OPINION: This article may contain commentary which reflects the author's opinion.
The trial of former President Donald Trump on charges of obstructing the 2020 election is set to begin on March 4, 2024. Trump’s legal team believes the United States Supreme Court is about to enter a pivotal presidential immunity case.
Despite the fact that presidents are typically immune from most lawsuits, Trump has already been denied immunity from a civil case that sought to hold him accountable for the attack on the United States Capitol on January 6, 2021, US News reported.
The fact that there has not been much progress in his appeal of that ruling in more than a year serves as a model for how he might try to postpone his criminal trial in Washington related to his attempts to rig the 2020 election.
Trump’s legal team is expected to argue that he is entitled to broad immunity from prosecution for actions taken in the course of his White House duties, despite the fact that they have not yet requested it in the criminal case.
“Trump’s attorney John Lauro said that the Supreme Court hadn’t ruled on the bounds of executive immunity in a criminal case. His preview of the immunity issue failed to persuade US District Judge Tanya Chutkan to adopt the 2026 trial date that Trump wanted, but Lauro said that if the Trump team does pursue it, they’ll likely ask her to pause the criminal trial until the issue is fully resolved,” Yahoo reported.
“The strategy is a long shot because US appellate judges typically frown on hearing cases until there’s a final judgment and there’s a history of public officials prosecuted over actions they took while in office, said Brandon Fox, a former federal prosecutor who oversaw public corruption cases in Chicago and central California,” the outlet added.
The report continued:
The Supreme Court has ruled on issues related to when presidents and executive branch officials can be civilly sued or subject to criminal investigations. Still, no sitting or former president has been federally indicted before.

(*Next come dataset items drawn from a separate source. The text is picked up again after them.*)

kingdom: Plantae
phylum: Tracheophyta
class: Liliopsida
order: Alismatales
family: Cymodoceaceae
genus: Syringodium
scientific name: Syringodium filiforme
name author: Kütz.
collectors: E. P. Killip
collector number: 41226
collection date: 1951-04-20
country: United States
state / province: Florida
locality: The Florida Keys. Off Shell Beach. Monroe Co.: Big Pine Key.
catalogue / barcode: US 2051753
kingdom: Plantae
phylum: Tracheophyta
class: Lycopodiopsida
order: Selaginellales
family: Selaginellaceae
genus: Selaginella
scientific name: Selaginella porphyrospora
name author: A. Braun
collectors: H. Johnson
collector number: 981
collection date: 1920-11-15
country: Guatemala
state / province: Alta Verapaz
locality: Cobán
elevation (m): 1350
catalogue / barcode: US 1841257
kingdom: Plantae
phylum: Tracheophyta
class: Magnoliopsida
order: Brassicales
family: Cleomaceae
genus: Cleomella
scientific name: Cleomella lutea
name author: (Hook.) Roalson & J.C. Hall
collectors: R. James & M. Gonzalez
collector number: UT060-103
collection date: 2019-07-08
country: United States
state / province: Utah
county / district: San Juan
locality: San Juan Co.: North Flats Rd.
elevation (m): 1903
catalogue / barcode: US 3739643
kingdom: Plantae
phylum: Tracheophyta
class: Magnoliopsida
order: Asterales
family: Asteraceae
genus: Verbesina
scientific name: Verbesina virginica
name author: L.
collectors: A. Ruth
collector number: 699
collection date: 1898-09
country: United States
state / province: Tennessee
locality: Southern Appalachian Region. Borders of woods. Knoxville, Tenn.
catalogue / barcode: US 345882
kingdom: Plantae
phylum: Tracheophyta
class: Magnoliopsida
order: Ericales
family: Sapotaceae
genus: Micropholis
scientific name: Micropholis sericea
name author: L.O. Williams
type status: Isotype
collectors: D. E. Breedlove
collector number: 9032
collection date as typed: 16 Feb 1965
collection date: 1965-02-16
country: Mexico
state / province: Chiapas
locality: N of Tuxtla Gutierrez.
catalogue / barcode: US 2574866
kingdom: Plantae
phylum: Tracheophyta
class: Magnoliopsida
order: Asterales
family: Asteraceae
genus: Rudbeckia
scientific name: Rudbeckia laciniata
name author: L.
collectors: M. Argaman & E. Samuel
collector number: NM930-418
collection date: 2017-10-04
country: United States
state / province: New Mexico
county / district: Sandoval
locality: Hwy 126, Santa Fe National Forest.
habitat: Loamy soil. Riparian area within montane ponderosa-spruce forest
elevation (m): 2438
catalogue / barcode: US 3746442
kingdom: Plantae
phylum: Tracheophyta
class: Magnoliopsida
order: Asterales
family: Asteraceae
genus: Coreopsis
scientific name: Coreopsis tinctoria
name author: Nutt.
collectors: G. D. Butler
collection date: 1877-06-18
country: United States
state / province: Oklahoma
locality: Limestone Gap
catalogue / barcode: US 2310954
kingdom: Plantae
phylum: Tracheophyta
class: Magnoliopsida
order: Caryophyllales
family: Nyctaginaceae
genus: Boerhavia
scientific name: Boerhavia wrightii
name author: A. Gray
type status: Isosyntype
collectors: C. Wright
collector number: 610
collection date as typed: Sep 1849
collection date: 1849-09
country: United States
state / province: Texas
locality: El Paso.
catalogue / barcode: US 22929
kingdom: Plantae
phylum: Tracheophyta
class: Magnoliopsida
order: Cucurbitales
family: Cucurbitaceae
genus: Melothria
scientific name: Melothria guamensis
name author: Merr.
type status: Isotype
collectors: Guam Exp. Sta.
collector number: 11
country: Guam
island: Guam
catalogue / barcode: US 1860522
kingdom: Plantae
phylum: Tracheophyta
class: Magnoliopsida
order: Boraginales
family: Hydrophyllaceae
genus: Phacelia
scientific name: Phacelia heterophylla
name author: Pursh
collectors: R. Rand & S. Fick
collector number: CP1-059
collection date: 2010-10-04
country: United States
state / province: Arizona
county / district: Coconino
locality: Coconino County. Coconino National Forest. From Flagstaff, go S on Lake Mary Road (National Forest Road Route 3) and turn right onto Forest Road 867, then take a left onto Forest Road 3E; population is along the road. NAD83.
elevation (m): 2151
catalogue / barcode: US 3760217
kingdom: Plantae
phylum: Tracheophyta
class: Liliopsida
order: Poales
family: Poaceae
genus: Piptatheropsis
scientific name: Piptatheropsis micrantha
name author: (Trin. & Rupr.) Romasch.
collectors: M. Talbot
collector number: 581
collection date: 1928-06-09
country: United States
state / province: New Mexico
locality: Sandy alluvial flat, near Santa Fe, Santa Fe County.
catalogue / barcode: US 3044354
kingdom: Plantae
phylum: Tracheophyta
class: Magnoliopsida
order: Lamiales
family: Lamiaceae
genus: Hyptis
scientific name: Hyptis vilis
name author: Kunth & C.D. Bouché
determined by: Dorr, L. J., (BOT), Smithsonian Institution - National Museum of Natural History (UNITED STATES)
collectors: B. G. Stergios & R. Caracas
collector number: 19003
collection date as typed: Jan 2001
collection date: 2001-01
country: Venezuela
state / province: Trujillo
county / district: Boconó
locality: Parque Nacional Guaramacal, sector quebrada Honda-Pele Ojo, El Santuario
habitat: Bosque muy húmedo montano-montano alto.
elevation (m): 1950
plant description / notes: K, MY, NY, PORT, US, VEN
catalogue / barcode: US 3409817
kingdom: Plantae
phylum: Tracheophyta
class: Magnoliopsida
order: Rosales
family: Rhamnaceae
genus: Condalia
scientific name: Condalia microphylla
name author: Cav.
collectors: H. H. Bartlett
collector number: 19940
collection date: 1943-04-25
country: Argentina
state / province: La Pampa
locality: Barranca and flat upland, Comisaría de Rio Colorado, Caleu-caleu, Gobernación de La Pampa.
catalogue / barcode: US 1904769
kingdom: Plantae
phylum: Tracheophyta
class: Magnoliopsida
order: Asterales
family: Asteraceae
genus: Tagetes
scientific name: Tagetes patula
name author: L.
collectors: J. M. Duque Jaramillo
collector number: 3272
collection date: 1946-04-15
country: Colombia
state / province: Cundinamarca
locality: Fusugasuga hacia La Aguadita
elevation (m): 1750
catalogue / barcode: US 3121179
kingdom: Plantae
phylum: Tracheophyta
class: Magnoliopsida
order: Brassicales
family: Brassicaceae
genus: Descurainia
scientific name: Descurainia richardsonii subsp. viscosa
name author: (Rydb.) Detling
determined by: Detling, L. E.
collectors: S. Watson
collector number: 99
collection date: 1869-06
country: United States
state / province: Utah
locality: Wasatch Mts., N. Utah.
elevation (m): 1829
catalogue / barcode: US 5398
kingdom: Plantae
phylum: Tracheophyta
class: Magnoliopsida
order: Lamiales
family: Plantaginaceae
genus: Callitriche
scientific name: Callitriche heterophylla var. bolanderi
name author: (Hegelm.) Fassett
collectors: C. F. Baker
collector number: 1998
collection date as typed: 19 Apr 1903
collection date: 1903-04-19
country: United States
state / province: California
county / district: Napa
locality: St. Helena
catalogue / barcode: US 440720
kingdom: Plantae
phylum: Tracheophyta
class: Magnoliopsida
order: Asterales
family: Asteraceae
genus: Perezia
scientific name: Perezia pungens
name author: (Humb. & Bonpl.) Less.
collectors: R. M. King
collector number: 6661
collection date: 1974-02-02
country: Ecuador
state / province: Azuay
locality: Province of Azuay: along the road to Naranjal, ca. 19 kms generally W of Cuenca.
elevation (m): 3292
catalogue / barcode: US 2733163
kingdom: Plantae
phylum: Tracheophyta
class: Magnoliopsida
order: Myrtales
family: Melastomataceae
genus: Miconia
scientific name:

In 1982, the justices ruled in Nixon v. Fitzgerald that a president was entitled to “absolute immunity” against civil damages claims related to their official actions. In 1997, the court explored how to handle allegations related to private conduct, holding that then-President Bill Clinton could face a civil lawsuit over events that predated his time in office.
And in 2020, the justices held that Trump wasn’t entitled to immunity as president against a grand jury subpoena for his tax records in connection with a criminal investigation by New York state prosecutors — a probe that ultimately led to charges earlier this year accusing him of falsifying business records.
The Justice Department has long refused to prosecute a former president, but President Joe Biden’s administration has clearly taken a different approach as the 2024 election approaches.
Trump has pleaded not guilty to federal charges of attempting to illegally influence the outcome of the 2020 presidential election.
Historians have long drawn parallels between Nixon and Trump, primarily in terms of impeachment, but also, more recently, in terms of their attempts to invoke executive immunity.
“Could six conservative justices, three of whom were hand-picked by Trump himself, set aside the precedent established during the Nixon years and promote a strict constructionist reading of the Constitution that declares the judiciary, in fact, has no authority over Trump’s actions as president?” US News reported.
It’s not impossible, according to legal experts, especially since the former president’s attorneys appear prepared to appeal a variety of procedural rulings arising from his criminal cases that might serve as the basis for such an opinion.
“Some kind of case like this on this very issue could come to the court in the Trump cases,” says Barbara Perry, professor of presidential studies at the University of Virginia’s Miller Center, where she co-directs the Presidential Oral History Program.
“A lot of these substantive questions will come up. You can already see in the case in Washington about setting a trial date. You can see Trump’s defense team already claiming you’re not giving us enough time to prepare. And if he is to be convicted, that would be the first point in their appeal. There could be all sorts of reasons that cases involving Trump on legal procedures at the state and the federal level could end up at the Supreme Court. The biggest issue of all is separation of powers,” Perry added.